Claude read it slowly, then translated it: “
‘Für meinen lieben Sohn, Franz Hohmann, diese Büd seines vielgeliebten Vatersmöge er ihn aus der Himmelshöhe beschützen. Frieda Hohmann, Berlin, den 2 Dezember 1939.’
‘For my dear son François Hohmann, this portrait of his beloved father who is watching over him in heaven. Frieda Hohmann, Berlin, 2 December 1939.’”

“He was called François?” the young man exclaimed. “François, like me?”

“Like you, like our grandfather, like one of our uncles: it’s a popular family name.

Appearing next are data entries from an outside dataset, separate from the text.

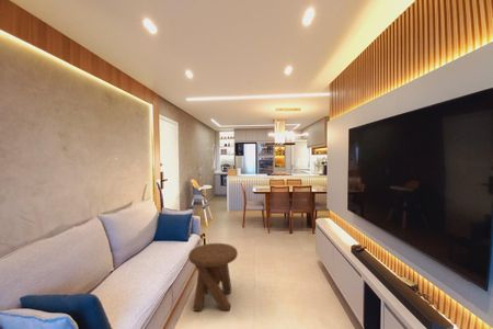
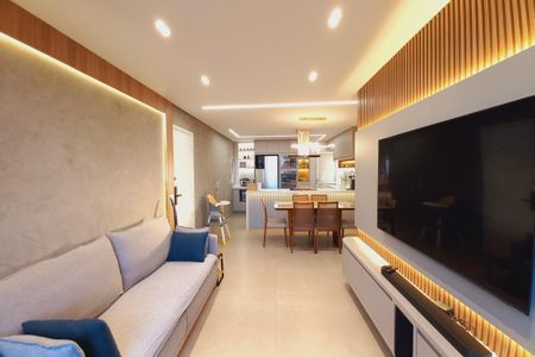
- music stool [187,242,239,313]
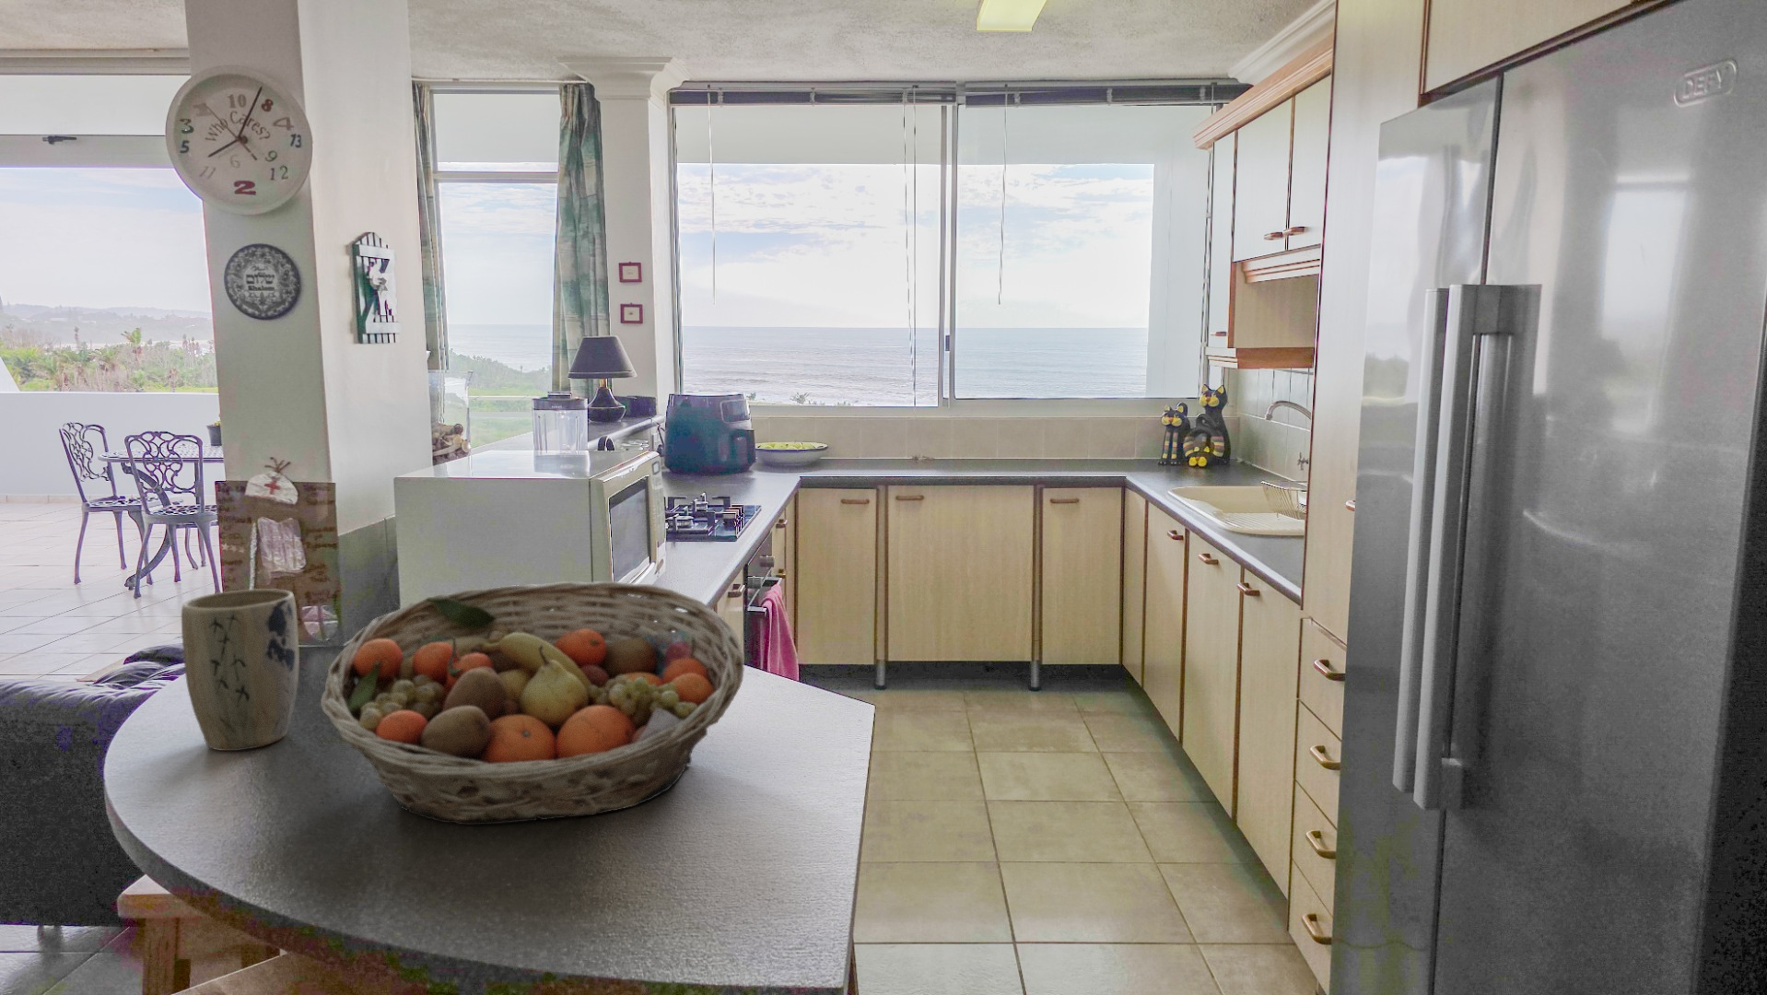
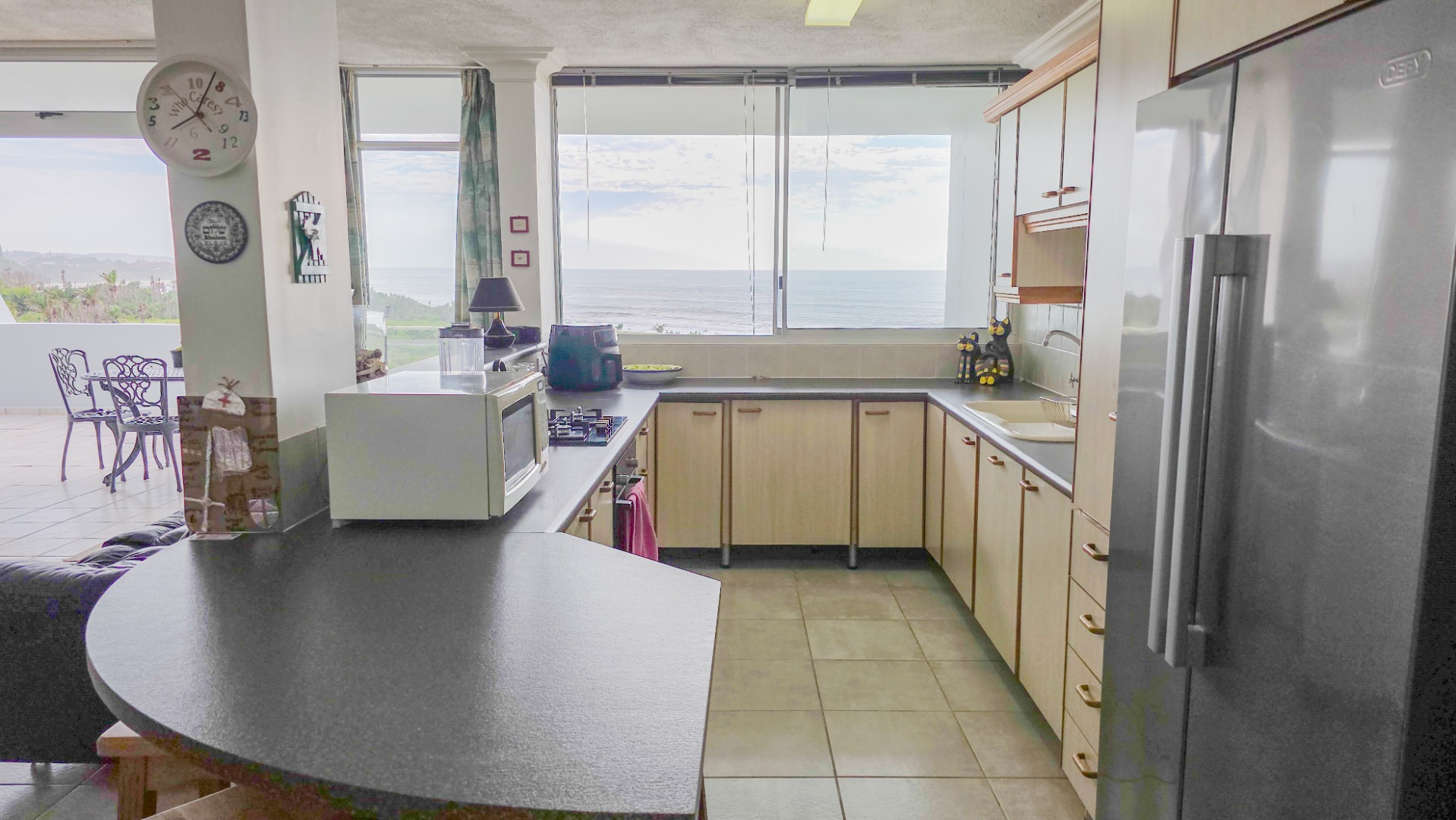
- plant pot [181,587,300,752]
- fruit basket [319,580,745,826]
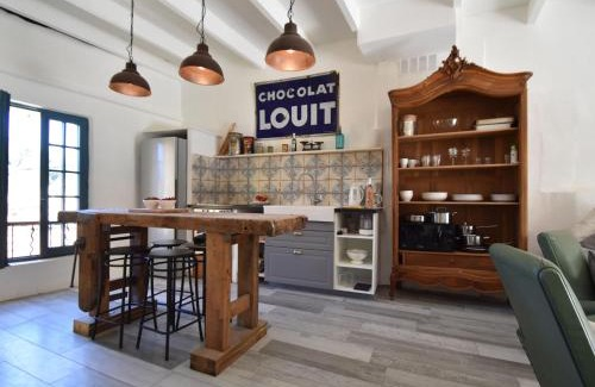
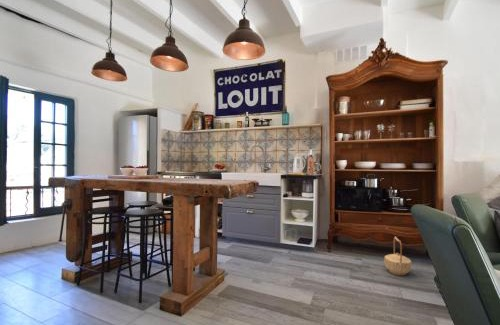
+ basket [383,236,412,276]
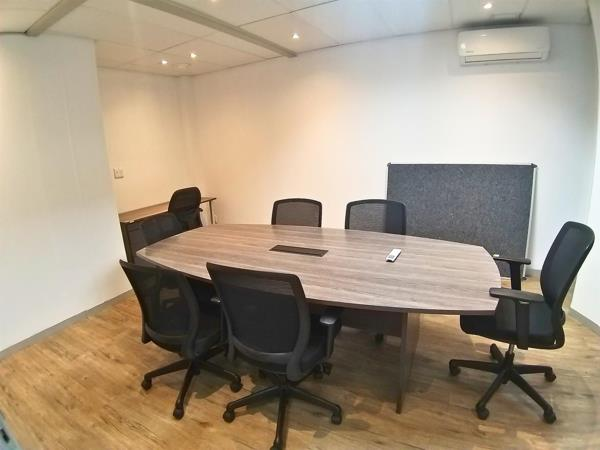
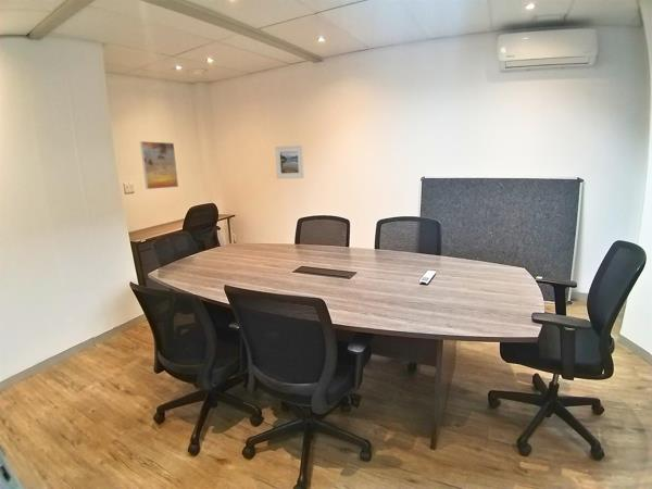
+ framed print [139,140,179,190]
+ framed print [274,143,305,179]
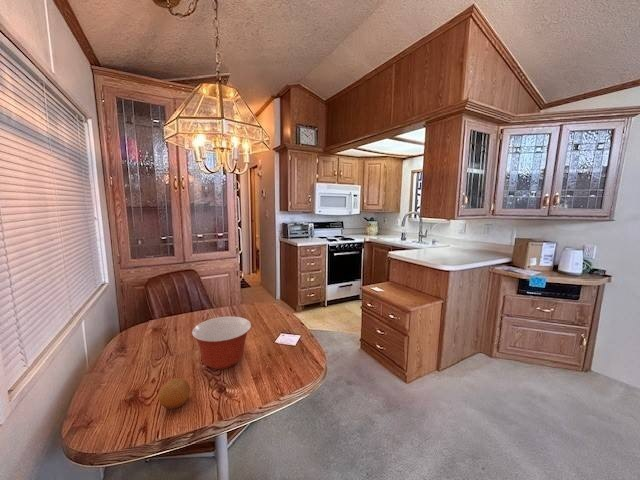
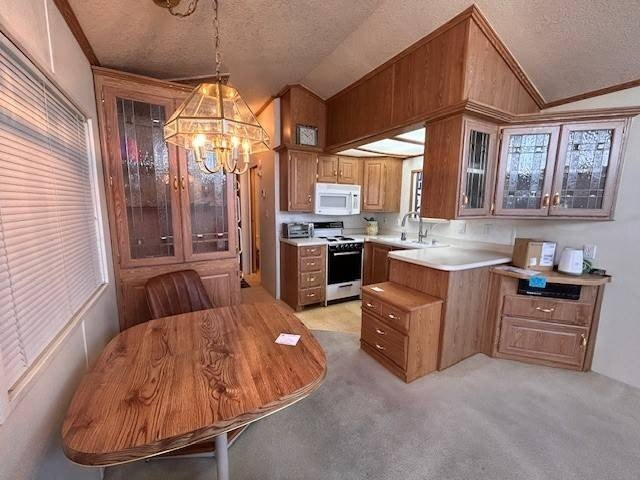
- fruit [158,377,191,410]
- mixing bowl [191,315,252,370]
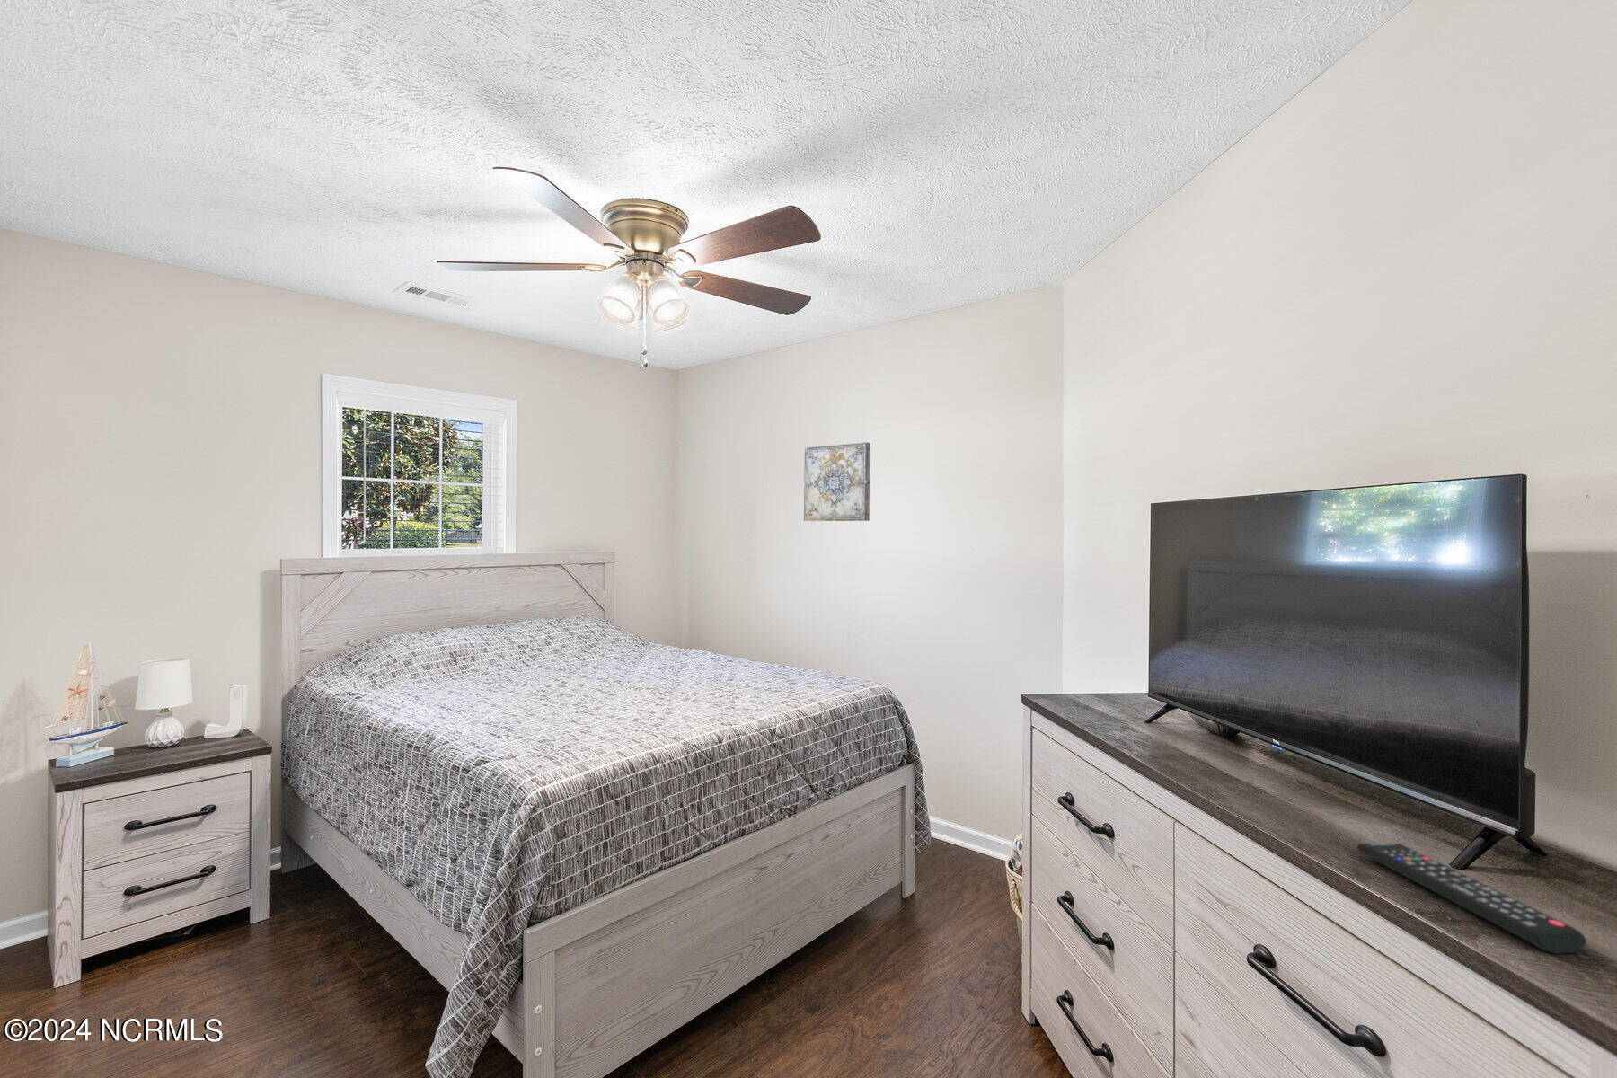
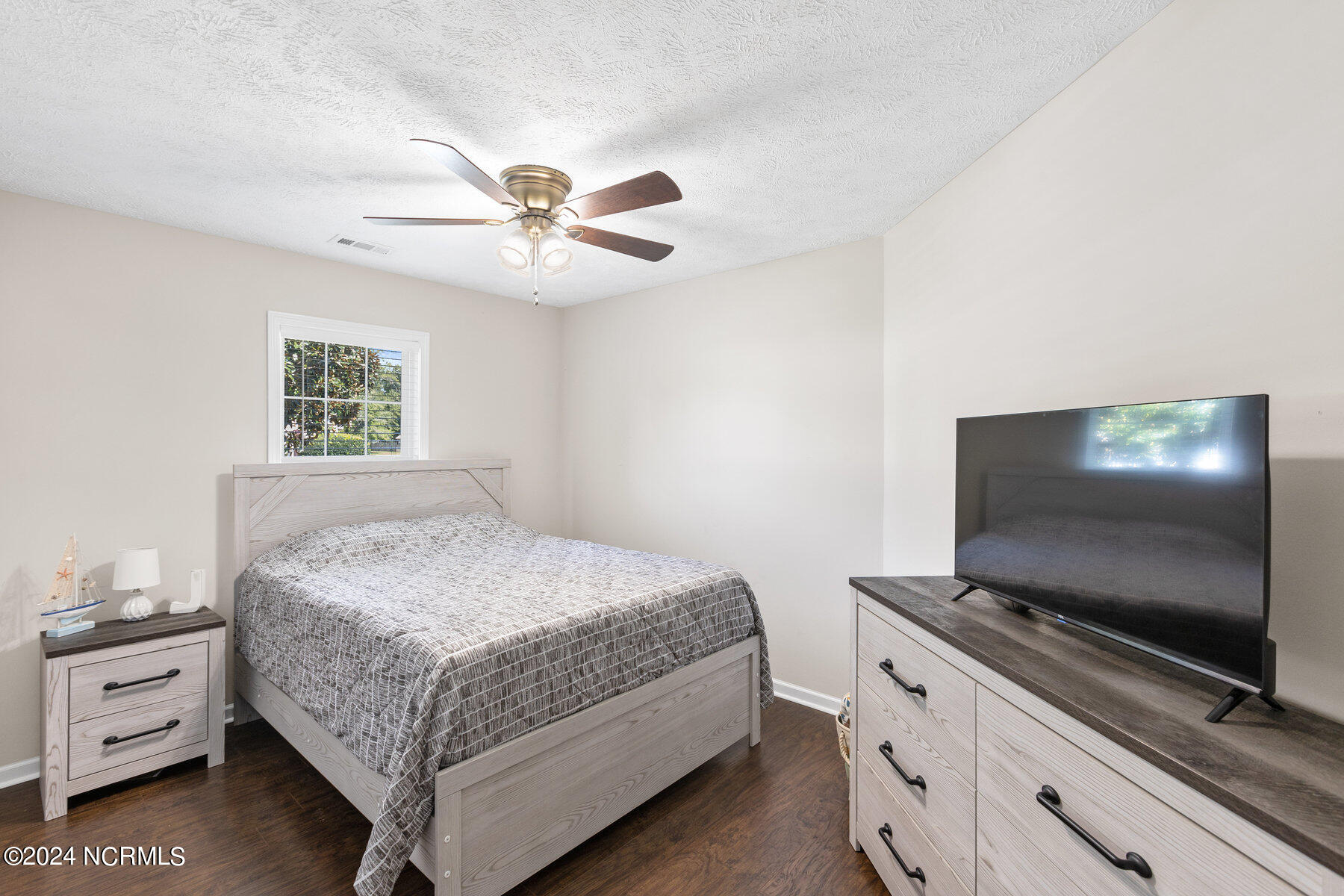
- wall art [804,442,871,522]
- remote control [1356,842,1587,955]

He also gave it to the German.”

François flinched.

“I’m telling you it’s him,” Claude said quietly. “I can assure you that if I had the slightest doubt, I’d never have breathed a word of it to you. But it’s such a … such an important and extraordinary thing. I didn’t think I had the right to keep it from you. I thought perhaps we could do some research in Germany, after the war. We could do it together, if we can. If not, whichever one of us survives can do it.”

Overwhelmed, François buried his head in his hands. “I’m stunned, old man.”

“Yes, I am, too,” his brother said gently. “I have dreams about it every night.”